Clara-Jane Report 14 Sep 2012 14:23

Reggie always so compassionate and thoughtful in what you write!

Like the others said there are probably a million and one different reason before Reggie's idea of them just not wanting the letter or them actually being callous. Perhaps they just need time to think it over.

The other thing is some people really are suspicious of relatives suddenly turning up out of the blue.

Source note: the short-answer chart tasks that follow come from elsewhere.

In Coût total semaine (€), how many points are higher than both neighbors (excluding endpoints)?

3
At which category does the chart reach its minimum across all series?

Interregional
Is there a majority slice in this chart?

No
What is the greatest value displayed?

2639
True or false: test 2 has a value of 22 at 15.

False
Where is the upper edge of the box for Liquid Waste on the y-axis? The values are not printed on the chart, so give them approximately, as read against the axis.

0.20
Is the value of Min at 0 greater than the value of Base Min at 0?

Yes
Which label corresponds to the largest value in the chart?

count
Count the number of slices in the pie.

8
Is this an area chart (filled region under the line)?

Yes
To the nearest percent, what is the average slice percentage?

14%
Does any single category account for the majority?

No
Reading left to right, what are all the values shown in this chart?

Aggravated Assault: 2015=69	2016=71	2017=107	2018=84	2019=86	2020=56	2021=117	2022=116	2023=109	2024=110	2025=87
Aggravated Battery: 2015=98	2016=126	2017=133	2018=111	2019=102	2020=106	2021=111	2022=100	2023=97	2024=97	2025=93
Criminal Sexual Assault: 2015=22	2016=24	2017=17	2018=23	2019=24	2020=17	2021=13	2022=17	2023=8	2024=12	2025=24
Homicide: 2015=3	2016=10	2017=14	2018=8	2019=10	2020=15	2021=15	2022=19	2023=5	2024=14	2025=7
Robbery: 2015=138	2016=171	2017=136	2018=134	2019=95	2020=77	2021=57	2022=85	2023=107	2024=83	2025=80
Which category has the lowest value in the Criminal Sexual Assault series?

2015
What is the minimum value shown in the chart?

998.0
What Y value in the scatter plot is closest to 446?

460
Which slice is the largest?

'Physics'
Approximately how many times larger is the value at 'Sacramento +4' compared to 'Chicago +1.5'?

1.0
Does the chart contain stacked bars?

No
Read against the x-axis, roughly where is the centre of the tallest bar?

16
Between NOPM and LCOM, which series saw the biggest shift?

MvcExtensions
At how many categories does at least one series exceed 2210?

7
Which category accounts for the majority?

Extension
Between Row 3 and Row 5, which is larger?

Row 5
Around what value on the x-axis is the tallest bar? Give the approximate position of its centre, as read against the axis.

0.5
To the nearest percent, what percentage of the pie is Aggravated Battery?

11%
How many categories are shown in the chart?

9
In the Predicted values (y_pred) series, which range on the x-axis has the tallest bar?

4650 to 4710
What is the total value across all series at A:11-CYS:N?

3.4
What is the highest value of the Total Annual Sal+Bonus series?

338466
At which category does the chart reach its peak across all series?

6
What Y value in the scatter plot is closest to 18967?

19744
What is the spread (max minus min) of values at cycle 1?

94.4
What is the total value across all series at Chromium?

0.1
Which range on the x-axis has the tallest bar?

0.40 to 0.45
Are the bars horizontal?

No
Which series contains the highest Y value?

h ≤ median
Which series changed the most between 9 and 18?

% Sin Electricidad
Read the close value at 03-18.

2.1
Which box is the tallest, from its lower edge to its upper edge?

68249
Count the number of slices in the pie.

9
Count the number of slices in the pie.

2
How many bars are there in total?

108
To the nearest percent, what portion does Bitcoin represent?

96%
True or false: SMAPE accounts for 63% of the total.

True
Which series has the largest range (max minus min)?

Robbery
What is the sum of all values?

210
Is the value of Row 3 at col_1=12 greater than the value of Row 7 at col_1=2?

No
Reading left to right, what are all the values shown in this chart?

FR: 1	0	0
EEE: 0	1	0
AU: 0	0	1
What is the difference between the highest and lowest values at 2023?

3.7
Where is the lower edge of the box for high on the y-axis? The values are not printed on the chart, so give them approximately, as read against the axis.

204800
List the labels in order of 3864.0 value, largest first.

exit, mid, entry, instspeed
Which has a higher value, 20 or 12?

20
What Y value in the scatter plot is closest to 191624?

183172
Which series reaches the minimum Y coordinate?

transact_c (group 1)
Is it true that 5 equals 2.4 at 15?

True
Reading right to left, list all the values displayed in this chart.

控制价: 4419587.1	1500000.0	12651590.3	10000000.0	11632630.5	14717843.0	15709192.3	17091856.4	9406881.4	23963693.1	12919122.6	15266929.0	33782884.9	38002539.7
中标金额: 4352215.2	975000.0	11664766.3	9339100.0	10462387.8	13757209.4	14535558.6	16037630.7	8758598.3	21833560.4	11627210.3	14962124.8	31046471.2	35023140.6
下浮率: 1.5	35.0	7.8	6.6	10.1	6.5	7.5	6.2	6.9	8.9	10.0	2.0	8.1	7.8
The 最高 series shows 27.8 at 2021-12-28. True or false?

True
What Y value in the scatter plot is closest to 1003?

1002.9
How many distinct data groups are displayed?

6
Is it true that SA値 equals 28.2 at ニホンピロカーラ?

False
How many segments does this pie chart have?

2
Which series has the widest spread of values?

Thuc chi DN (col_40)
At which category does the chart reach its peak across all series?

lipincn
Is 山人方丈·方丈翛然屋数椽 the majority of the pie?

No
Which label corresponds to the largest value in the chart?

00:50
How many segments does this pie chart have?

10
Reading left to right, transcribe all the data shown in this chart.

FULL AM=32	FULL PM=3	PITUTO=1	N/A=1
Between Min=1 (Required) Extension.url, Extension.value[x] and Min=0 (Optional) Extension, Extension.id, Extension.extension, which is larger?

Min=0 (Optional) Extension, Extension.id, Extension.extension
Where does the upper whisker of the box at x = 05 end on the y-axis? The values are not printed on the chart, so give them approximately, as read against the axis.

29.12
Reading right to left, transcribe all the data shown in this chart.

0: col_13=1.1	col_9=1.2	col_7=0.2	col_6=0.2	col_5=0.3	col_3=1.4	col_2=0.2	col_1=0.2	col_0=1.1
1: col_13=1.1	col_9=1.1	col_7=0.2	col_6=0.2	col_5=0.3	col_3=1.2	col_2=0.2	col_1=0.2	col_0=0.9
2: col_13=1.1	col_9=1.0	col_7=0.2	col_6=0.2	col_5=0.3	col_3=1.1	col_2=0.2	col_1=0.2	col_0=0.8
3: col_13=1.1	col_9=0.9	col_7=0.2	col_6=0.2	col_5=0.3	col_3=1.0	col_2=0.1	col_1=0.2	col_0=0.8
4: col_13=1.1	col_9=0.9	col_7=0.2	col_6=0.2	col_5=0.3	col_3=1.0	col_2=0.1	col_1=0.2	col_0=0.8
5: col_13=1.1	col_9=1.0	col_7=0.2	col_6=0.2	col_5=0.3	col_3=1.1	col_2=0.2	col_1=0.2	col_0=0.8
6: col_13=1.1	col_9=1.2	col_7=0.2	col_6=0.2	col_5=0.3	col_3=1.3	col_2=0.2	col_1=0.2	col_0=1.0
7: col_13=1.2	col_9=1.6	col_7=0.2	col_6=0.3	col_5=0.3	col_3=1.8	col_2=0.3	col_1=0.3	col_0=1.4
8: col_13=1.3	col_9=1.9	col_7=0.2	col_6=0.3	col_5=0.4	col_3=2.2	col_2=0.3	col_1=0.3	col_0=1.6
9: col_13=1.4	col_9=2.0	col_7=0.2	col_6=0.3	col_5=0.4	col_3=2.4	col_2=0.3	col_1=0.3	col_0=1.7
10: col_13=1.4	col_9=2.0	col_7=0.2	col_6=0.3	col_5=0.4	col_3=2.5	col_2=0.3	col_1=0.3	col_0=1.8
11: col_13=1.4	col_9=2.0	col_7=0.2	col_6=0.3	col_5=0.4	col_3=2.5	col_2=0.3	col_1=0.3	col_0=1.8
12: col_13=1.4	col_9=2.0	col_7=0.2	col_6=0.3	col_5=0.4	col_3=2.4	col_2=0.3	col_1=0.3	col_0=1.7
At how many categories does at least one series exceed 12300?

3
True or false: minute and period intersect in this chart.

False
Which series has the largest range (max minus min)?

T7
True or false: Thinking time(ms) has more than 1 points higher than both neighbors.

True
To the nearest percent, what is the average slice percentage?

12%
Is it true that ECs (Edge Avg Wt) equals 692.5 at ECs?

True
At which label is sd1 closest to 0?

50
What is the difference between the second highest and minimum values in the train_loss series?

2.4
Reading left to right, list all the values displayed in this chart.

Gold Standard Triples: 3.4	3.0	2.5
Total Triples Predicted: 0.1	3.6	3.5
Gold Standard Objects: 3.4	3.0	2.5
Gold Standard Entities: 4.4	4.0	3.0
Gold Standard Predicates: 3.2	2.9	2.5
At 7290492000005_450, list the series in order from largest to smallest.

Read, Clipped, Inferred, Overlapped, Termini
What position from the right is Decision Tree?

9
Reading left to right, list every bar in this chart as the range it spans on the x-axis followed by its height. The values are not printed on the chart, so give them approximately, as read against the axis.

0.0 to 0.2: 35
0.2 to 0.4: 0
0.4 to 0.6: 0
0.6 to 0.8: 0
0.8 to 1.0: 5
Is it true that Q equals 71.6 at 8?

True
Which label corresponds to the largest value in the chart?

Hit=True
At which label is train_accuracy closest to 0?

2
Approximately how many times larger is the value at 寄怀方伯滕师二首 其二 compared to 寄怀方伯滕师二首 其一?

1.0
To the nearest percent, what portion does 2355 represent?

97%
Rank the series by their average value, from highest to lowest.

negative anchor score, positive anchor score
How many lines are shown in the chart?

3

I know it sounds silly but did you include enough in the letter to let them know you are genuine? ie family history or birth records?

ErikaH

ErikaH Report 13 Sep 2012 11:11

Did you enclose an SAE?

And the person concerned may not have appreciated an unsolicited 'heartfelt' letter...............

Something less demanding may have been more appropriate

Penny

Penny Report 13 Sep 2012 05:24

Alll sorts of reasons why a person may not have responded - callousness probably the very least reason.

They could have moved
They could have died
They could be partially sighted/blind
suffer with dementia
housebound

It also depends on the questions you asked - you say heartfelt- was it a sensitive subject? 'The older gereration' sometimes feel differently about things, and simply may not want to discuss , admit ( Or tell lies by denial).

jax

jax Report 13 Sep 2012 04:37

Are you saying you sent a letter to someone and they have not replied?

If so are you sure they still live there?

susan

susan Report 13 Sep 2012 02:56

SORRY, I am saddened that I not only posted/messaged, paid to find out from the electrol roll a potential relative of my mum in law, I actually wrote a heart felt letter to who we beleived to be her cousin, and asked if they would be kind enough to eliminate themselves from our search. This was within a 20 mile radius, and a 10p 'phone call. How callus.